When the drain-source voltage V102 of the turned-off semiconductor switch element 102 reaches the input direct current voltage from the direct current power source 1, the resonant current is commutated to the diode 111. At this time, by the semiconductor switch element 101 being turned on, a resonant current flows via a path from the direct current power source 1 through the semiconductor switch element 101, the resonating reactor 3, and the primary winding 21 of the transformer 2 to the resonating capacitor 4, and the resonating capacitor 4 is charged by the resonant current.
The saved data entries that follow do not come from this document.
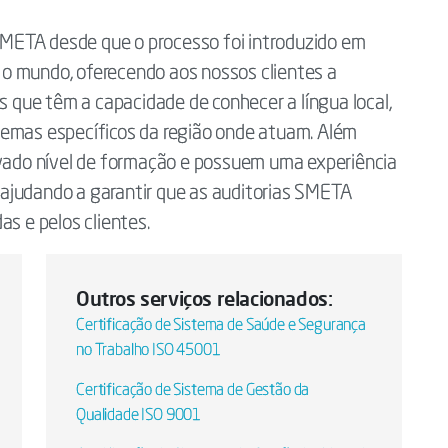
 SMETA desde que o processo foi introduzido em
o mundo, oferecendo aos nossos clientes a
is que têm a capacidade de conhecer a língua local,
s temas específicos da região onde atuam. Além
evado nível de formação e possuem uma experiência
s, ajudando a garantir que as auditorias SMETA
as e pelos clientes.
Outros serviços relacionados:
Certificação de Sistema de Saúde e Segurança
no Trabalho ISO 45001
Certificação de Sistema de Gestão da
Qualidade ISO 9001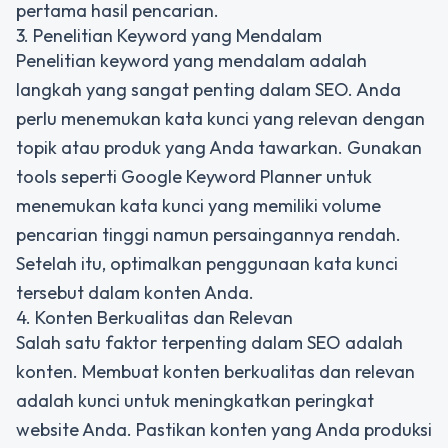
pertama hasil pencarian.
3. Penelitian Keyword yang Mendalam
Penelitian keyword yang mendalam adalah
langkah yang sangat penting dalam SEO. Anda
perlu menemukan kata kunci yang relevan dengan
topik atau produk yang Anda tawarkan. Gunakan
tools seperti Google Keyword Planner untuk
menemukan kata kunci yang memiliki volume
pencarian tinggi namun persaingannya rendah.
Setelah itu, optimalkan penggunaan kata kunci
tersebut dalam konten Anda.
4. Konten Berkualitas dan Relevan
Salah satu faktor terpenting dalam SEO adalah
konten. Membuat konten berkualitas dan relevan
adalah kunci untuk meningkatkan peringkat
website Anda. Pastikan konten yang Anda produksi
By this kind of operation being repeated, another direct current power isolated from the direct current power source 1 is generated based on the input direct current power from the direct current power source 1, and supplied to an unshown load via the smoothing capacitor 5.
Herein, when at a low input voltage and under a heavy load, the semiconductor switch elements 101 and 102 each operate with an ON duty of on the order of 0.5, as shown in FIG. 4A, and the current I101 flowing through the semiconductor switch element 101 and the current I102 flowing though the semiconductor switch element 102 change into a sine wave shape.
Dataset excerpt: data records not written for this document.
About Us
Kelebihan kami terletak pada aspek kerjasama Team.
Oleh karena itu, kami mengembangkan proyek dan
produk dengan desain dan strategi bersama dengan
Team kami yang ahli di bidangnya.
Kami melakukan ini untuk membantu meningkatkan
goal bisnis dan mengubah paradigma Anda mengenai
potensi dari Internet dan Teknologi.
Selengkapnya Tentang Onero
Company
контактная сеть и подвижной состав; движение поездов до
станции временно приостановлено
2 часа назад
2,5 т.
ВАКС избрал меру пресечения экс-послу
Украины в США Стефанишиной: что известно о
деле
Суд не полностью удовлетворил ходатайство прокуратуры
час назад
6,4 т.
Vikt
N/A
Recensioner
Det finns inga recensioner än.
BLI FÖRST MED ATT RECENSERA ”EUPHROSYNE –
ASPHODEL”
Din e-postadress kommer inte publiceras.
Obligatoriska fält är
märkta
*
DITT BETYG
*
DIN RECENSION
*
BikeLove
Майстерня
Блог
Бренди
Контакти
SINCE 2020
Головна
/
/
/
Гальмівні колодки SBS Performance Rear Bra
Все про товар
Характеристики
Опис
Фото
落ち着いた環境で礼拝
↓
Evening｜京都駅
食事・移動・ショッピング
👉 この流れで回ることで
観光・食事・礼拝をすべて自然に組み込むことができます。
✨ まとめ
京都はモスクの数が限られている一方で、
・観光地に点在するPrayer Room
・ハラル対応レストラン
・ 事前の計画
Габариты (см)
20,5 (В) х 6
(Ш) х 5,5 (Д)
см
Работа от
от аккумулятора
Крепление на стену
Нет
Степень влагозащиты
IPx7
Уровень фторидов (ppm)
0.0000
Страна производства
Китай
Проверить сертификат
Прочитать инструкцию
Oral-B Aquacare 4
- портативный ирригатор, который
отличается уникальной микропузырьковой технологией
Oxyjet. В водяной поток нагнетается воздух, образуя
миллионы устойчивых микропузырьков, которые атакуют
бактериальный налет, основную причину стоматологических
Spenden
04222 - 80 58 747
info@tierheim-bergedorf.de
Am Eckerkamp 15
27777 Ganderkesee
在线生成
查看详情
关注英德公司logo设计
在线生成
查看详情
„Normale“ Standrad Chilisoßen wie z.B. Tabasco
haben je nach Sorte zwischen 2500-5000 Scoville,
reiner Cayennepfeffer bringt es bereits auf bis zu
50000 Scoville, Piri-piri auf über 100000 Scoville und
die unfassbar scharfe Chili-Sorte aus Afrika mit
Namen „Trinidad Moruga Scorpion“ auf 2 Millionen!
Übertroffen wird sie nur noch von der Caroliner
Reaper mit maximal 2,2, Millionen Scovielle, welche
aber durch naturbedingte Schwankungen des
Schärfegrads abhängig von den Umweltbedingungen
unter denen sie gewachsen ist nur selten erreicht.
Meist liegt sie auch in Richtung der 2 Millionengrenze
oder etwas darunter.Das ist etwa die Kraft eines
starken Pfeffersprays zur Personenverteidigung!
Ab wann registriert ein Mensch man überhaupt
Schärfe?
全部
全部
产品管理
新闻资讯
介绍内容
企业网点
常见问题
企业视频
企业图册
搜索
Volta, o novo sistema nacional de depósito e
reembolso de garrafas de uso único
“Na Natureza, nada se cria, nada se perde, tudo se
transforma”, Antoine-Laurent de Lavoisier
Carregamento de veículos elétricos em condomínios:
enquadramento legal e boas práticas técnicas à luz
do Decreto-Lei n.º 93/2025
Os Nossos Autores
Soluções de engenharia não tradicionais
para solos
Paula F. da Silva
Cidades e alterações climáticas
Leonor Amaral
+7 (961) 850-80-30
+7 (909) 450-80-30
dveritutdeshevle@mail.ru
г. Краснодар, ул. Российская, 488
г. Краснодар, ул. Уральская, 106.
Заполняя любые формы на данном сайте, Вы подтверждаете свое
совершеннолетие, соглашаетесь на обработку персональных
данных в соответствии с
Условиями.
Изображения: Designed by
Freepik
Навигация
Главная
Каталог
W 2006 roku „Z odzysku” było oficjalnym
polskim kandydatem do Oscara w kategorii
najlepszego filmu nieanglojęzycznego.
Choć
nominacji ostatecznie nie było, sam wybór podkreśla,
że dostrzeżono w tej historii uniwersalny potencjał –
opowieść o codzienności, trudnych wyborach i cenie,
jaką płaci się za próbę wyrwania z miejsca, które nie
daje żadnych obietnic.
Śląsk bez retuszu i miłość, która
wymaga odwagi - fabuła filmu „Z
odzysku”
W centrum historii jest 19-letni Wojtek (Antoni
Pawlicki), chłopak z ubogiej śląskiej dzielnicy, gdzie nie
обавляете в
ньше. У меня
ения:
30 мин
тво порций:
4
When the load of the DC-DC conversion device changes, and the output voltage value of the DC-DC conversion device is off the target value, the pulse-width modulation control circuit 7 changes the respective pulse widths of the first pulse which turns on the semiconductor switch element 101 and the second pulse which turns on the semiconductor switch element 102, and returns the output voltage value of the DC-DC conversion device to the target value.
Further, when at a high input voltage and under a light or moderate load, the ON duty is small, as shown in FIG. 4B. Herein, when the ON duty is small and the period in which the semiconductor switch element 101 is turned on is short, a charging voltage of the resonating capacitor 4 when the period finishes decreases. Because of this, when the semiconductor switch element 102 is turned on, the voltage V21 applied to the primary winding 21 of the transformer 2 decreases, and it is not possible to generate a voltage enough to turn on the diodes 133 and 132 and cause a charging current to flow to the smoothing capacitor 5. Because of this, the currents I132 and I133 of the diodes 132 and 133 is 0 in the period in which the semiconductor switch element 102 is turned on, as illustrated in FIG. 4B. Consequently, the current I102 flowing through the primary winding 21 of the transformer 2 via the semiconductor switch element 102 is kept low. Further, when the semiconductor switch element 101 is turned on, a differential voltage between the input direct current voltage and the voltage V4 of the resonating capacitor 4 is applied to the primary winding 21 of the transformer 2 and the resonating reactor 3. At this time, as the voltage V21 of the primary winding 21 of the transformer 2 is a sufficient size of voltage, a voltage enough to turn on the diodes 131 and 134 and cause a charging current to flow through the smoothing capacitor 5 is generated in the secondary winding 22 of the transformer 2. Because of this, the large currents I131 and I134 flow via the diodes 131 and 134 in the period in which the semiconductor switch element 101 is turned on, as illustrated FIG. 4B. Consequently, when the semiconductor switch element 101 is turned on, a current flowing through the primary winding 21 of the transformer 2 via the semiconductor switch element 101 increases greatly in a linear fashion. Consequently, a breaking current flowing when the semiconductor switch element 101 is turned off does not decrease so much despite when under a light or moderate load.
A description has heretofore been given with the case of a high input voltage and a light or moderate load as an example, but the same problem also arises in the case of each of a high input voltage and a light or moderate load.
As above, the heretofore known DC-DC conversion device has the problem that the breaking currents of the semiconductor switches of a circuit on the primary side of the transformer increase, and power conversion efficiency decreases.